Si todavía no cree en el racismo sistémico, hablemos de la revolución sexual.

La revolución sexual que comenzó en la década de 1960, difundida a través de la cultura popular, promulgada por las masas y codificada en la ley, es ahora tan omnipresente e ineludible como los anuncios emergentes en las pantallas de nuestras computadoras. Casi ningún hogar, familia o persona ha dejado de ser afectada por ella.

No mucho después de que comenzara la revolución sexual, la revista Time, en el artículo de la portada de 1964, lo llamó "una revolución de las costumbres y una erosión de la moral", comparando el cambio a "una gran máquina" (que) trabaja en sus temas continuamente, día y noche:”

Desde innumerables pantallas y escenarios, carteles y páginas, muestra imágenes de sexo a tamaño real. Desde innumerables estanterías y estanterías, empuja los libros que hace unos años se consideraban pornografía. Desde una miríada de altavoces, transmite las palabras y los ritmos de la música pop erótica. Y constantemente, sobre el intelectual Muzak, llega el mensaje de que el sexo te salvará y la libido te hará libre.

En otras palabras, la revolución se volvió, y sigue siendo, sistémica.

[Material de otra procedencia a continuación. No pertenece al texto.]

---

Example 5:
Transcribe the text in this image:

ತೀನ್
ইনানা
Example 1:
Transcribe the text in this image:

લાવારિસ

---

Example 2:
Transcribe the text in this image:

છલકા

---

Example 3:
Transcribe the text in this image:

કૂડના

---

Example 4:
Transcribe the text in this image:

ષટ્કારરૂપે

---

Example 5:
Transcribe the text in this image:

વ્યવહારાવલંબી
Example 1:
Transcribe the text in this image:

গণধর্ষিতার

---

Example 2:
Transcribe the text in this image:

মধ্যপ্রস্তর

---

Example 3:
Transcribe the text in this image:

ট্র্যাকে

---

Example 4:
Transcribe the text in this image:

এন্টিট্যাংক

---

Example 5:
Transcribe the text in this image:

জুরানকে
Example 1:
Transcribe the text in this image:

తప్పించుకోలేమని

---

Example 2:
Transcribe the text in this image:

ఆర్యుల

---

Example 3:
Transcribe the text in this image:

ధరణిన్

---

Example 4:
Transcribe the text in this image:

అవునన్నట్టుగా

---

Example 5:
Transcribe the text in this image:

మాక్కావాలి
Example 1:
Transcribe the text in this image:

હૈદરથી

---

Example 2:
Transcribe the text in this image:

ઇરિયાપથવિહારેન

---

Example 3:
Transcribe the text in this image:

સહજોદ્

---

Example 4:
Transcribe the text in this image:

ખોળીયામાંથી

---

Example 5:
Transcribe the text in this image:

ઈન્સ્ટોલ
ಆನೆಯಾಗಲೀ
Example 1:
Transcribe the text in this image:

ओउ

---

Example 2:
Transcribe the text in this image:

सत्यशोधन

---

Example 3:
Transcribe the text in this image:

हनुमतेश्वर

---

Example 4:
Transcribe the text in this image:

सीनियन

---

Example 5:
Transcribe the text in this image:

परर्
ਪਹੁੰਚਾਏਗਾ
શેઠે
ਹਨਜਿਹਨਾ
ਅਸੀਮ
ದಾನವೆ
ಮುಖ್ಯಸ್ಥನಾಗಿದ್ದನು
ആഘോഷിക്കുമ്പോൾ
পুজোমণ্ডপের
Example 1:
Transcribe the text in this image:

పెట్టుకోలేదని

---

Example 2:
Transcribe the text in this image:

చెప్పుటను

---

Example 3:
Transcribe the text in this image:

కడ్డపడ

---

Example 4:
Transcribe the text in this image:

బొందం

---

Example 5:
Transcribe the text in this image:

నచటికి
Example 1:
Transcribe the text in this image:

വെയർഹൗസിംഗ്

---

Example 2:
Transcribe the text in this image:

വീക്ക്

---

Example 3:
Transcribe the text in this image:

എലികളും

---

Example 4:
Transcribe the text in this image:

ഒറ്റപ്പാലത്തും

Hoy en día, cualquier individuo que se esfuerce por resistir la tentación del pecado sexual no solo tiene que enfrentarse a sus propias tentaciones y debilidades, sino también a todo un sistema social, cultural y legal.

Ahora, cualquiera que desee evitar participar en los frutos de la revolución sexual tendría que optar por no participar en la televisión, los periódicos, las revistas, las películas, los deportes, los centros comerciales y las carreteras que permiten vallas publicitarias, y esta lista no es exhaustiva.

Si bien no es perfectamente análogo, el racismo sistémico opera de manera similar, excepto que el racismo sistémico ha existido en nuestro país, no durante unas pocas generaciones, sino durante algunos siglos. Al igual que la revolución sexual, el racismo sistémico desarrolló una sociedad que promovió ciertos valores y creencias a través de leyes, lenguaje, imágenes, ideas, artefactos culturales, valores y creencias, todos los cuales se han transmitido de generación en generación de manera implícita y explícita.

Me desconcierta que la misma comunidad cristiana conservadora de la que formo parte, la que denuncia los efectos deletéreos y casi ineludibles de una revolución sexual incorporada en nuestras leyes, cultura e instituciones nacionales, pueda negar que los sistemas racistas sobre los que la nación fue fundada y construida no puede ser igualmente omnipresente y dañina. Incluso si se anulan las leyes racistas más atroces, eso no significa que sus efectos se borren.

Las ideas que se arraigan en una cultura, ya sean intencionales o inadvertidas, conscientes o inconscientes, incidentales o sistémicas, tienen una influencia incontenible. Esta es, de hecho, la premisa misma de las guerras culturales que han librado los evangélicos durante décadas, que no muestran signos de ceder.

Me formé y alcancé la mayoría de edad en esas guerras culturales. Cuando supe hace años lo que es el aborto, lo que le hace a un feto y a la mujer que lleva el bebé, un fuego se encendió en mí. El aborto hiere y mata, al igual que la revolución sexual que dio a luz al aborto a pedido hiere y mata.

El racismo también hiere y mata. Todos los ataques contra los portadores de la imagen de Dios lo hacen.

Estos no son solo pecados individuales, sino que están arraigados en nuestra cultura. Son sistémicos. Si el pecado sexual puede remodelar una cultura en nuestras actitudes, leyes, políticas, valores y creencias de formas que no siempre podemos ver o reconocer, también puede hacerlo el pecado del racismo. Y les ruego a mis hermanos y hermanas de mi campo evangélico conservador que dejen de fingir lo contrario.